**DIRECTIONS**
Every entry in the data is to be written out exactly; no picture belongs in the copy.

**RECORDS FOR THE TASK**
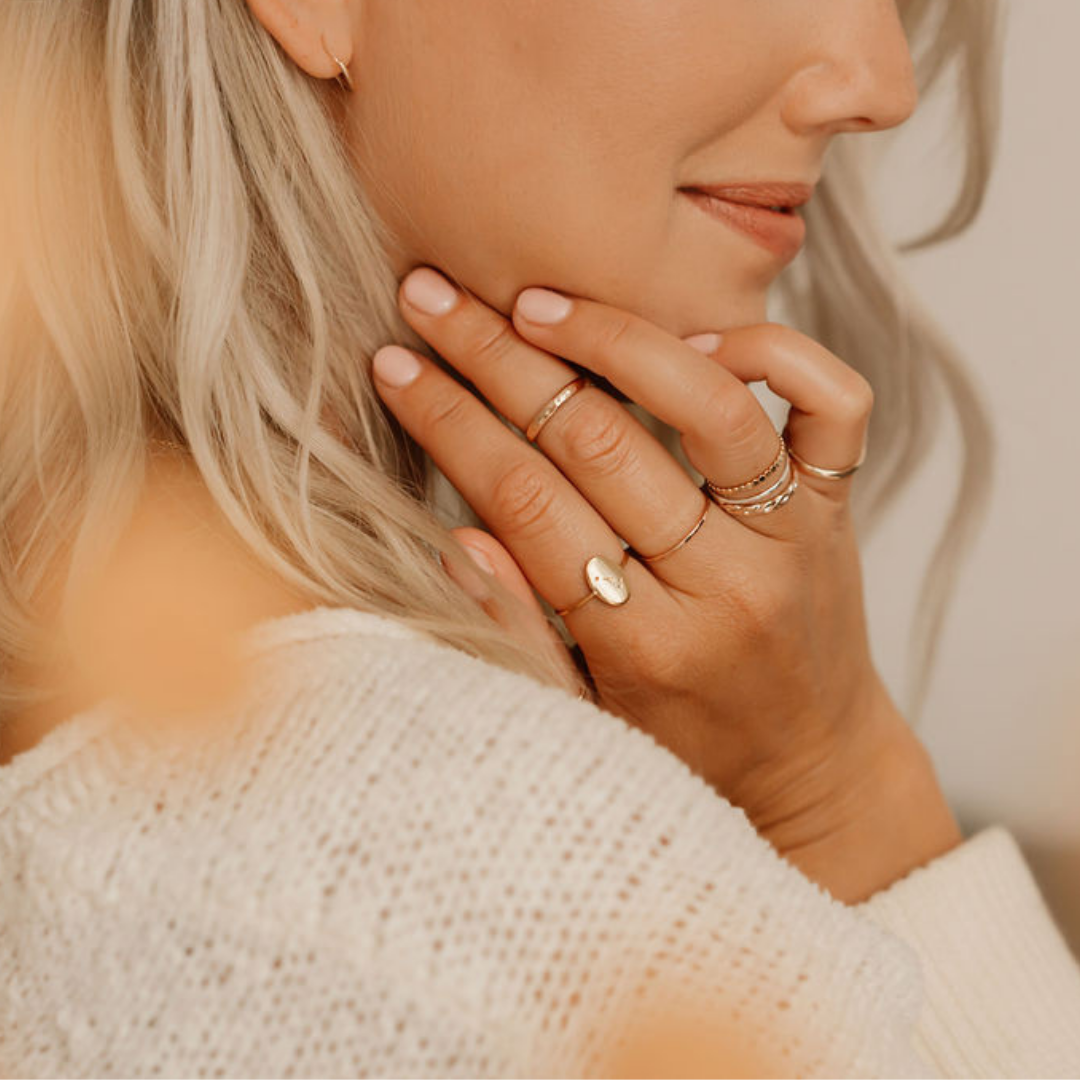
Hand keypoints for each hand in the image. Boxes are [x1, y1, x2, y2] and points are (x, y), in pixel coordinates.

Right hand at [371, 266, 939, 880]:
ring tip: (536, 304)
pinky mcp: (836, 508)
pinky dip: (772, 351)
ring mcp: (791, 538)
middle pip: (594, 439)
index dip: (449, 423)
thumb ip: (517, 629)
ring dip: (613, 339)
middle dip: (496, 357)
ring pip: (709, 403)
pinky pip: (834, 403)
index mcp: (646, 644)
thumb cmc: (689, 749)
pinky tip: (698, 343)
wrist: (816, 770)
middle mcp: (724, 583)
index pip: (525, 504)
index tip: (396, 366)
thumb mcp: (583, 714)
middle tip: (433, 298)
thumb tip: (457, 534)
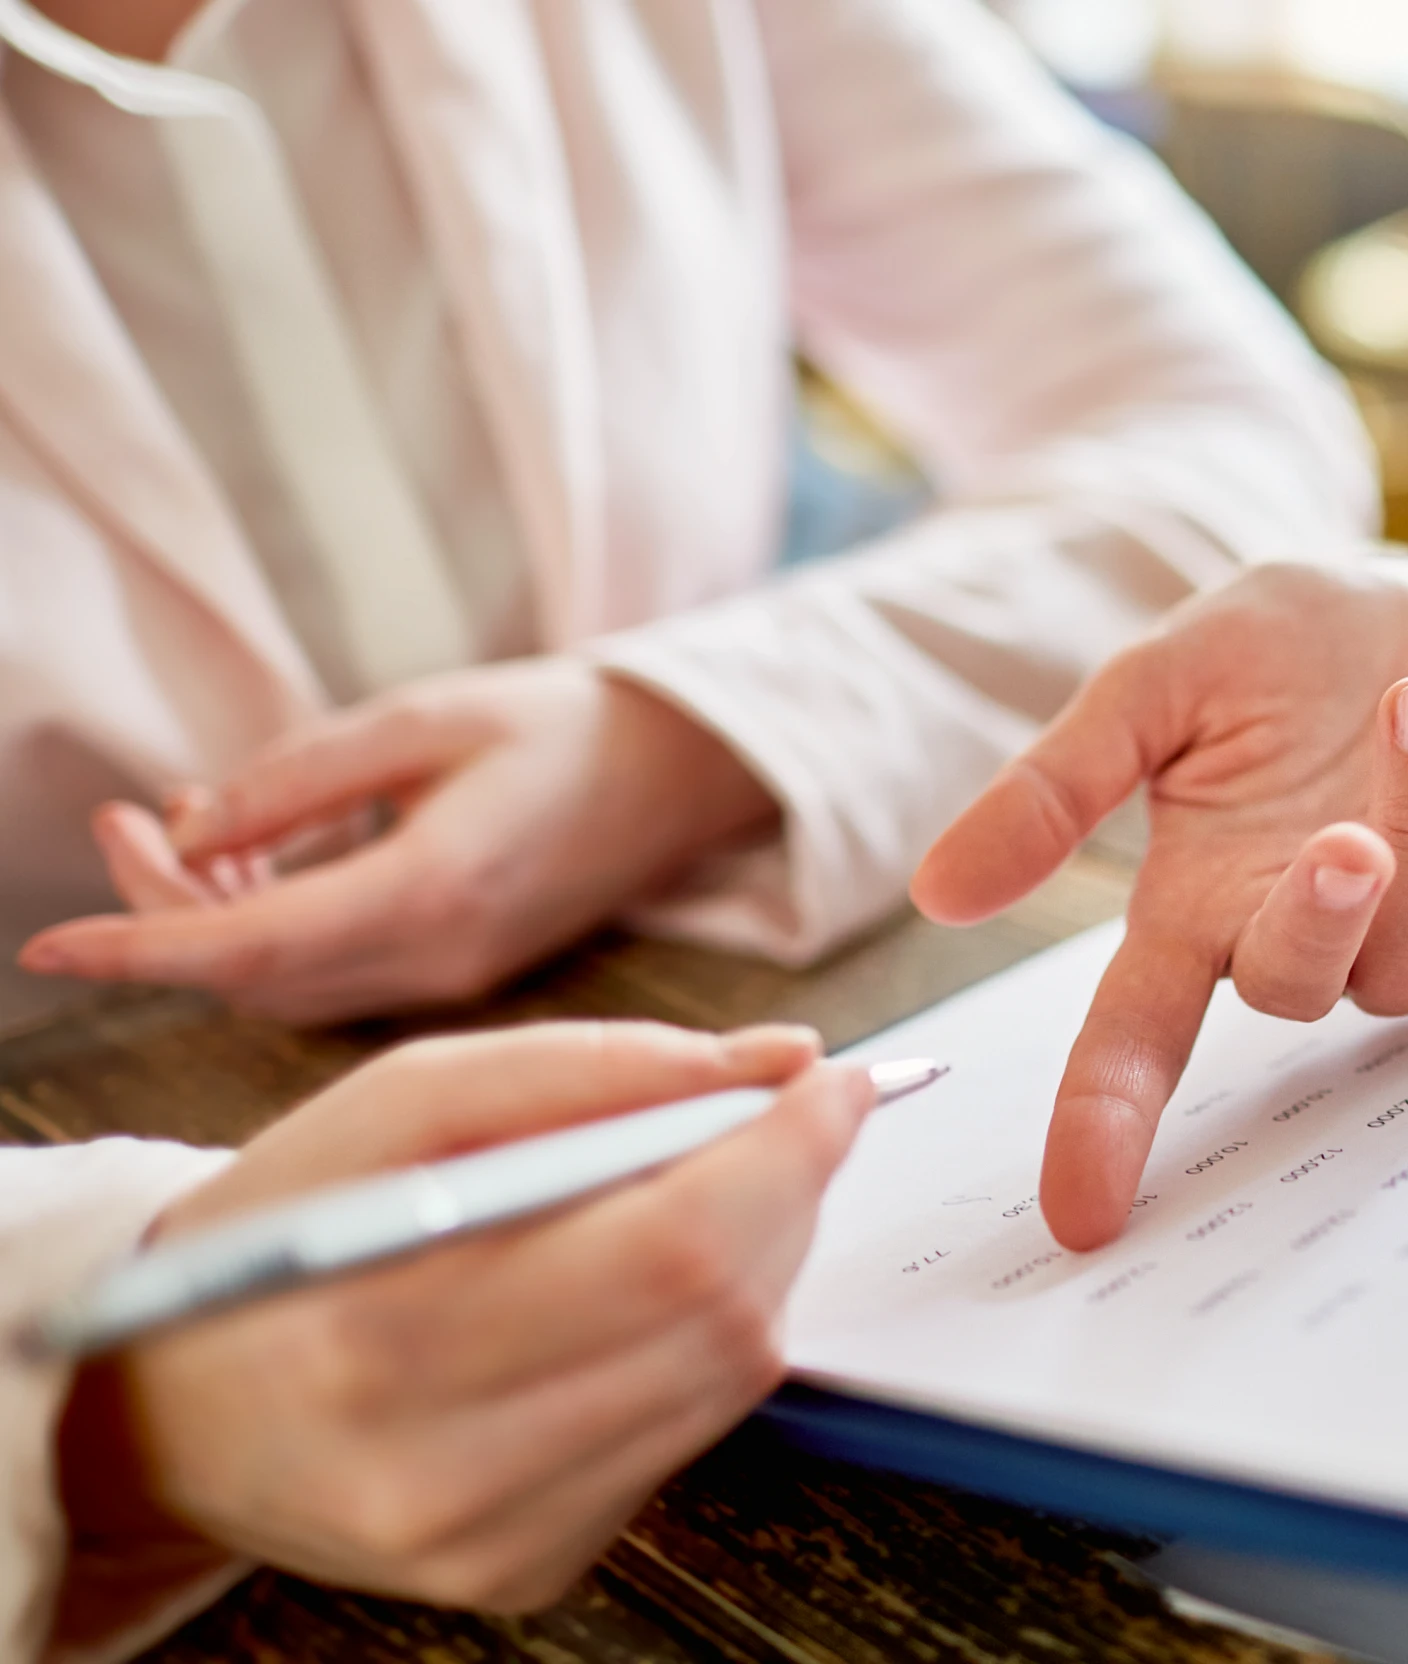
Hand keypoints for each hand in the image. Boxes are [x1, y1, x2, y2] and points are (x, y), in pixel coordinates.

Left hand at [18, 661, 777, 1024]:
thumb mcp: (426, 716)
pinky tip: (255, 855)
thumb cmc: (565, 725)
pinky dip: (268, 925)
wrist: (684, 773)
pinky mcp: (457, 966)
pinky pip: (331, 970)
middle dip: (163, 908)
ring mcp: (453, 973)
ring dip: (212, 919)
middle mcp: (441, 955)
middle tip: (119, 810)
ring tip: (178, 818)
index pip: (254, 945)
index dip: (141, 945)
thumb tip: (187, 827)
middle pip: (254, 973)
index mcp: (437, 887)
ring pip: (286, 981)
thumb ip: (301, 777)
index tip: (48, 944)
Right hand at [52, 1020, 868, 1619]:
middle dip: (785, 1194)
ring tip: (711, 1192)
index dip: (781, 1152)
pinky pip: (689, 1435)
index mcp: (384, 1333)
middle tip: (782, 1121)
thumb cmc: (289, 1231)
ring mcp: (493, 1539)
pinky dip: (705, 1340)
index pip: (669, 1245)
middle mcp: (441, 1469)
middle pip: (720, 1315)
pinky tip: (651, 1289)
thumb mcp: (399, 1102)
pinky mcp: (530, 1570)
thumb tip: (774, 1059)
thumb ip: (591, 1069)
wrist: (171, 1405)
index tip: (828, 1080)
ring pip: (729, 1378)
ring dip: (760, 1263)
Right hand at [910, 561, 1407, 1249]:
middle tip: (1345, 840)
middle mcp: (1293, 940)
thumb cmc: (1280, 652)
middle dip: (1319, 921)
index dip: (1105, 1122)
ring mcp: (1404, 935)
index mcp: (1193, 908)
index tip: (1079, 1212)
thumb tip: (938, 893)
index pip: (1134, 1040)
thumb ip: (1057, 785)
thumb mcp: (1151, 689)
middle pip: (1291, 993)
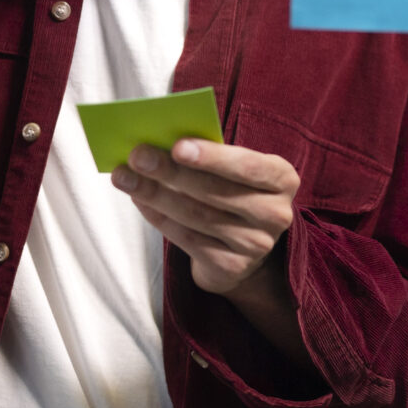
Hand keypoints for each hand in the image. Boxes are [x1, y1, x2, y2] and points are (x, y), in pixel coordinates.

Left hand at [113, 138, 299, 296]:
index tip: (177, 146)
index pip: (248, 166)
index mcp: (282, 179)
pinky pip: (187, 239)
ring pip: (197, 216)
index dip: (213, 157)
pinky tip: (139, 200)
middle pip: (217, 192)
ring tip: (124, 176)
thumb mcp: (235, 170)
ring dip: (156, 194)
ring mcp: (255, 245)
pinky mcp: (231, 266)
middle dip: (171, 172)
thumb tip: (161, 142)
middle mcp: (275, 214)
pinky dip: (159, 217)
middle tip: (138, 155)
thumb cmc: (234, 192)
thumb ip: (211, 156)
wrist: (245, 248)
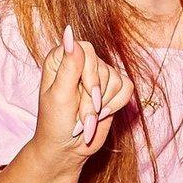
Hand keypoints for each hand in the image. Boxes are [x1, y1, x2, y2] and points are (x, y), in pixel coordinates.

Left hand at [33, 25, 133, 164]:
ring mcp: (98, 76)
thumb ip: (68, 66)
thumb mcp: (60, 95)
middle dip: (94, 97)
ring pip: (117, 80)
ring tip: (87, 119)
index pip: (86, 50)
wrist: (66, 148)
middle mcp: (80, 63)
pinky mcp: (111, 90)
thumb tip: (70, 33)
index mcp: (61, 59)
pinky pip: (127, 88)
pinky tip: (102, 114)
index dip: (90, 73)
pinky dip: (117, 104)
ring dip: (103, 105)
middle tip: (80, 116)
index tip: (85, 94)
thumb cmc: (55, 123)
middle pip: (104, 68)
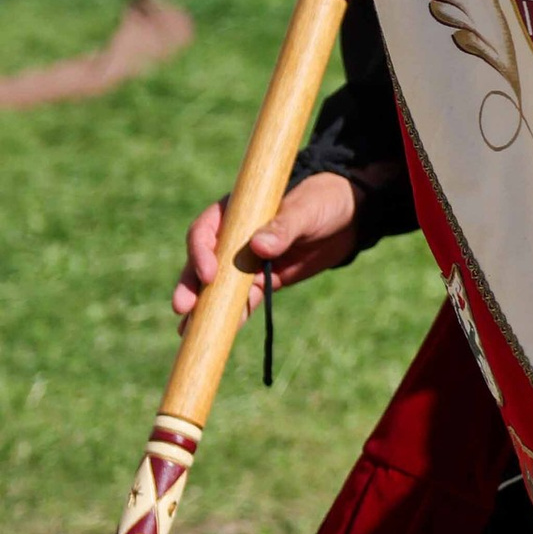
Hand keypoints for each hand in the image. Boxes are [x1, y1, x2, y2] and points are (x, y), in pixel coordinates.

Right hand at [172, 171, 361, 321]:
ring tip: (189, 331)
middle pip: (204, 262)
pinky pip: (244, 300)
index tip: (209, 274)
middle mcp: (233, 238)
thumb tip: (259, 247)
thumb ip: (284, 227)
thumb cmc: (323, 201)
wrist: (349, 217)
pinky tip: (222, 332)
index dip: (201, 252)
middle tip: (182, 308)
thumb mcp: (306, 210)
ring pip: (219, 286)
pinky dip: (234, 315)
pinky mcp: (263, 280)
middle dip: (191, 285)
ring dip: (205, 308)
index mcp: (236, 212)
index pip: (206, 230)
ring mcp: (246, 261)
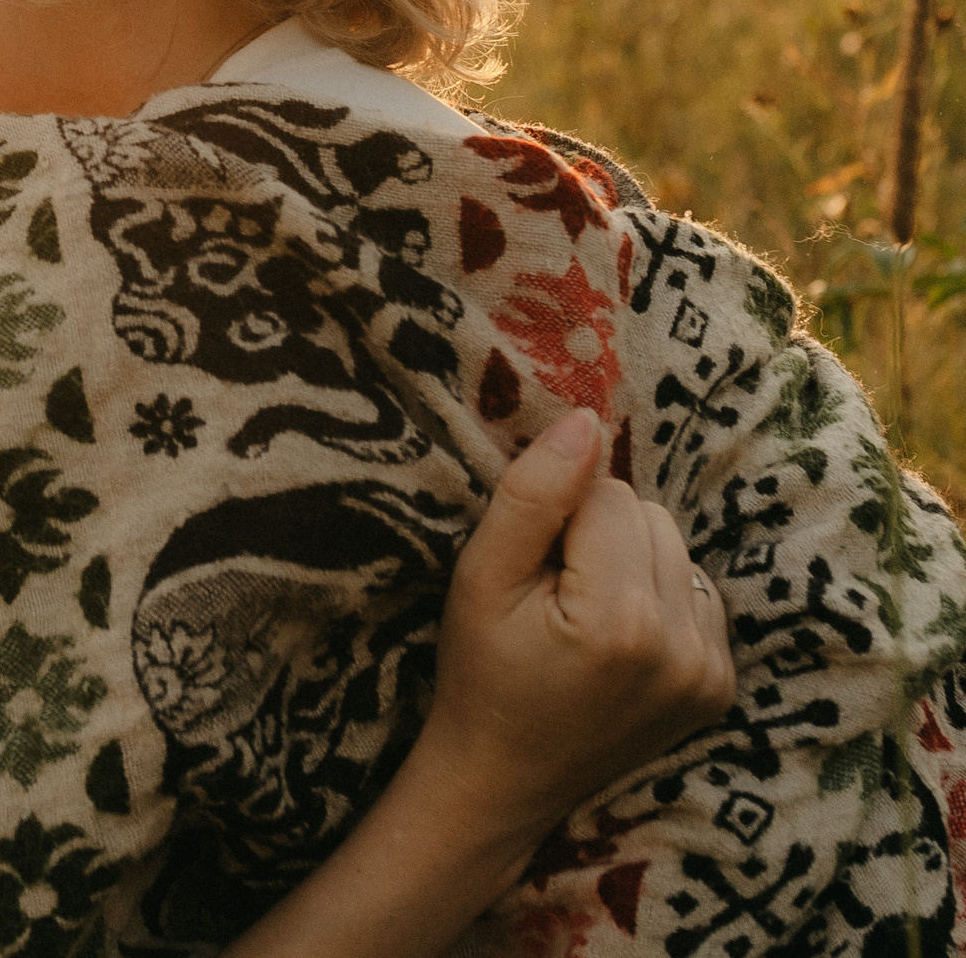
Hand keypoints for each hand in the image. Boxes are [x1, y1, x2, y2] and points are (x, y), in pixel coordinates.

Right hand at [415, 406, 735, 832]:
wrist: (502, 779)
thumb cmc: (478, 673)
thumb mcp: (479, 578)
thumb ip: (532, 496)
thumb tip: (585, 419)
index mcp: (620, 619)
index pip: (609, 495)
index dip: (557, 518)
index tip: (529, 573)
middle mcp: (683, 647)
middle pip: (651, 517)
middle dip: (599, 535)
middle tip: (552, 595)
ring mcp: (710, 672)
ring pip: (676, 550)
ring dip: (631, 562)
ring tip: (583, 616)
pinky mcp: (721, 686)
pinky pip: (696, 593)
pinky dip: (656, 598)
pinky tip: (616, 637)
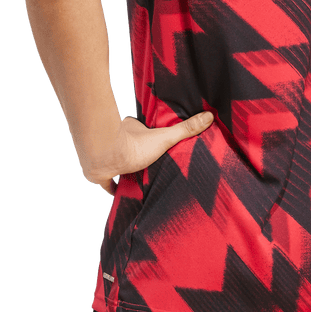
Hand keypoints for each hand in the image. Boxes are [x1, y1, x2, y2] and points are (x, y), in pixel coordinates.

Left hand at [94, 111, 214, 191]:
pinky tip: (121, 195)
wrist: (105, 155)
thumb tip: (210, 115)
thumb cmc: (134, 145)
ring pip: (119, 165)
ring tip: (143, 182)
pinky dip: (114, 188)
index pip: (143, 133)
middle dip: (140, 157)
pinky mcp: (100, 175)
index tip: (157, 146)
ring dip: (128, 172)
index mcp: (133, 130)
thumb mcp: (164, 137)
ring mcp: (108, 159)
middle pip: (131, 149)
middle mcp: (118, 142)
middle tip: (154, 166)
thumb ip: (185, 130)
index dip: (150, 139)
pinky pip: (109, 183)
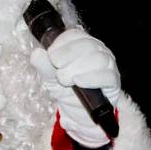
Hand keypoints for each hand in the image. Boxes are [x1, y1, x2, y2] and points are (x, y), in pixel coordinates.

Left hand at [30, 27, 120, 147]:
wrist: (78, 113)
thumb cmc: (66, 90)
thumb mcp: (50, 78)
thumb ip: (43, 65)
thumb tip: (37, 53)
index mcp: (81, 46)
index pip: (75, 35)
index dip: (62, 43)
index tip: (51, 55)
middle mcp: (97, 52)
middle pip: (87, 45)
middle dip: (68, 55)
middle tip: (57, 70)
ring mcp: (107, 66)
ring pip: (99, 58)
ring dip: (78, 67)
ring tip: (65, 79)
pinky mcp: (113, 82)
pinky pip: (108, 76)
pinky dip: (92, 77)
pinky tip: (79, 81)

**RESPONSE TO THE EXERCISE**
Hand keypoints for each hand in the image. Boxes are [x1, y1, x2, y2] and points are (x, y), in pixel coordinates.

Right hand at [371, 266, 939, 880]:
ring tip: (536, 304)
pinky mcp: (836, 508)
pinky dip: (772, 351)
ring mcp: (791, 538)
middle pip: (594, 439)
index dip: (449, 423)
thumb ip: (517, 629)
ring dip: (613, 339)
middle dip: (496, 357)
ring pip: (709, 403)
pinky pip: (834, 403)
index mcp: (646, 644)
thumb cmc: (689, 749)
pinky tip: (698, 343)
wrist: (816, 770)
middle mcp: (724, 583)
index pip: (525, 504)
index tip: (396, 366)
thumb mcp: (583, 714)
middle tip: (433, 298)
thumb tip: (457, 534)
Hand keypoints for each hand in the image. Boxes are [x1, y1, x2, y2] and points are (x, y), in pixel coordinates.

Left hand at [18, 661, 777, 1024]:
thumb mcp: (426, 716)
pinky tip: (255, 855)
thumb cmc: (565, 725)
pinky dip: (268, 925)
wrist: (684, 773)
pinky mcp: (457, 966)
pinky pip: (331, 970)
middle dip: (163, 908)
ring mcp: (453, 973)
ring dip: (212, 919)
middle mcp: (441, 955)
middle tip: (119, 810)
ring tip: (178, 818)
index pip: (254, 945)
index dip: (141, 945)
thumb tip: (187, 827)
middle pip: (254, 973)
index mcp: (437, 887)
ring pip: (286, 981)
thumb ip: (301, 777)
index tip: (48, 944)
Right hand at [52, 1020, 868, 1619]:
middle dip: (785, 1194)
ring tip: (711, 1192)
index dip: (781, 1152)
pinky pip: (689, 1435)
index mcp: (384, 1333)
middle tip: (782, 1121)
thumb cmc: (289, 1231)
ring mcp: (493, 1539)
pinky dip: (705, 1340)
index pip: (669, 1245)
middle mcp: (441, 1469)
middle pip: (720, 1315)
pinky tip: (651, 1289)
thumb mcp: (399, 1102)
pinky mcp: (530, 1570)
thumb tip: (774, 1059)
thumb ip: (591, 1069)
wrist: (171, 1405)
index tip: (828, 1080)
ring pip: (729, 1378)
ring dip: (760, 1263)
Right hand at [910, 561, 1407, 1249]:
middle tip: (1345, 840)
middle mcp: (1293, 940)
thumb cmc: (1280, 652)
middle dip: (1319, 921)
index dip: (1105, 1122)
ring mcp: (1404, 935)
index mcp: (1193, 908)
index tip: (1079, 1212)
thumb tip: (938, 893)
index pip: (1134, 1040)
thumb ip: (1057, 785)
thumb mcp: (1151, 689)
middle pip: (1291, 993)
Hand keypoints for each hand in the image. Boxes are [x1, y1, x2, y2] and points are (x, y), in pixel coordinates.

Left hand at [113, 138, 299, 296]:
index tip: (177, 146)
index pip: (248, 166)
index mcp: (282, 179)
pinky pip: (187, 239)
ring pip: (197, 216)
index dip: (213, 157)
pinky tip: (139, 200)
middle pip: (217, 192)
ring tip: (124, 176)
thumb mcp: (235, 170)
ring dip: (156, 194)
ring mcp: (255, 245)
pinky mcp: (231, 266)
middle dip: (171, 172)
thumb tip: (161, 142)
middle mcp: (275, 214)
pinky dip: (159, 217)
middle tip: (138, 155)
thumb cmc: (234, 192)
thumb ip: (211, 156)
wrist: (245, 248)
Hand keypoints for each hand in the image. Boxes are [x1, y1, x2, y2] and points are (x, y), in pixel coordinates.

Left hand at [33, 25, 133, 164]:
ring mcp: (98, 76)
thumb ip: (68, 66)
thumb mcp: (60, 95)
middle dip: (94, 97)
ring pip: (117, 80)
ring tip: (87, 119)
index pip: (86, 50)
wrist: (66, 148)
middle mcp: (80, 63)
pinky mcp: (111, 90)
thumb tip: (70, 33)
index mcp: (61, 59)
pinky pip: (127, 88)
pinky tip: (102, 114)
index dip: (90, 73)
pinky dip: (117, 104)
ring dip: (103, 105)
middle tip: (80, 116)
index tip: (85, 94)
thumb cmc: (55, 123)
middle pip: (104, 68)
Hand keypoints for each hand in the image. Boxes are [x1, y1, x2, y2] and points are (x, y), in pixel coordinates.

Right hand at [172, 171, 361, 321]:
ring tip: (189, 331)
middle pip: (204, 262)
pinky pip: (244, 300)
index tip: (209, 274)
middle mcp: (233, 238)
thumb tip: (259, 247)
thumb ip: (284, 227)
thumb cmc: (323, 201)
wrist: (349, 217)
pinky tip: (222, 332)
index dip: (201, 252)
middle tip: (182, 308)
thumb mcp: (306, 210)
ring pip: (219, 286)
pinky dip: (234, 315)
pinky mcp: (263, 280)
middle dip: (191, 285)
ring dip: (205, 308)
index mcp: (236, 212)
index pip: (206, 230)
ring mcp: (246, 261)
Hand keypoints for each hand in the image. Boxes are [x1, y1, x2, y2] and points are (x, y), in pixel coordinates.

Right hand at [415, 406, 735, 832]:
wrist: (502, 779)
thumb cmc: (478, 673)
thumb mcp: (479, 578)
thumb ip: (532, 496)
thumb tip: (585, 419)
index mcp: (620, 619)
index pip: (609, 495)
index dip: (557, 518)
index tip: (529, 573)
middle mcp: (683, 647)
middle pip: (651, 517)
middle dip: (599, 535)
middle tip: (552, 595)
ring mcp: (710, 672)
ring pip: (676, 550)
ring dip: (631, 562)
ring tip: (583, 616)
pinky mcp: (721, 686)
pinky pip: (696, 593)
pinky dip: (656, 598)
pinky tip: (616, 637)
Hand keypoints for each hand in the image. Boxes are [x1, y1, x2, y2] and points are (x, y), in pixel coordinates.

Left hand at [94, 111, 214, 191]:
pinky tip: (121, 195)
wrist: (105, 155)
thumb tip: (210, 115)
thumb cmc: (134, 145)
ring pip: (119, 165)
ring tip: (143, 182)
pinky dip: (114, 188)
index pip: (143, 133)
middle dip: (140, 157)
pinky mcp: (100, 175)
index tip: (157, 146)
ring dip: (128, 172)
index mcp: (133, 130)
thumb mcp: (164, 137)
ring mcp: (108, 159)
middle pip: (131, 149)
middle mcp: (118, 142)
middle tip: (154, 166)
thumb ip: (185, 130)
index dip: (150, 139)
pinky pip: (109, 183)
Hand keypoints for each hand in the image. Boxes are [x1, y1, x2, y2] and points are (x, y), in pixel coordinates.

Left hand at [30, 27, 120, 147]:
wrist: (78, 113)
thumb cmc: (66, 90)
thumb mcp: (50, 78)
thumb ip: (43, 65)
thumb tip: (37, 53)
index mcp: (81, 46)
index pip: (75, 35)
index dip: (62, 43)
index tip: (51, 55)
middle mcp: (97, 52)
middle pip: (87, 45)
middle dip: (68, 55)
middle tip: (57, 70)
ring mcp: (107, 66)
ring pip: (99, 58)
ring dip: (78, 67)
ring tip: (65, 79)
pinky mcp: (113, 82)
pinky pip: (108, 76)
pinky dip: (92, 77)
pinky tip: (79, 81)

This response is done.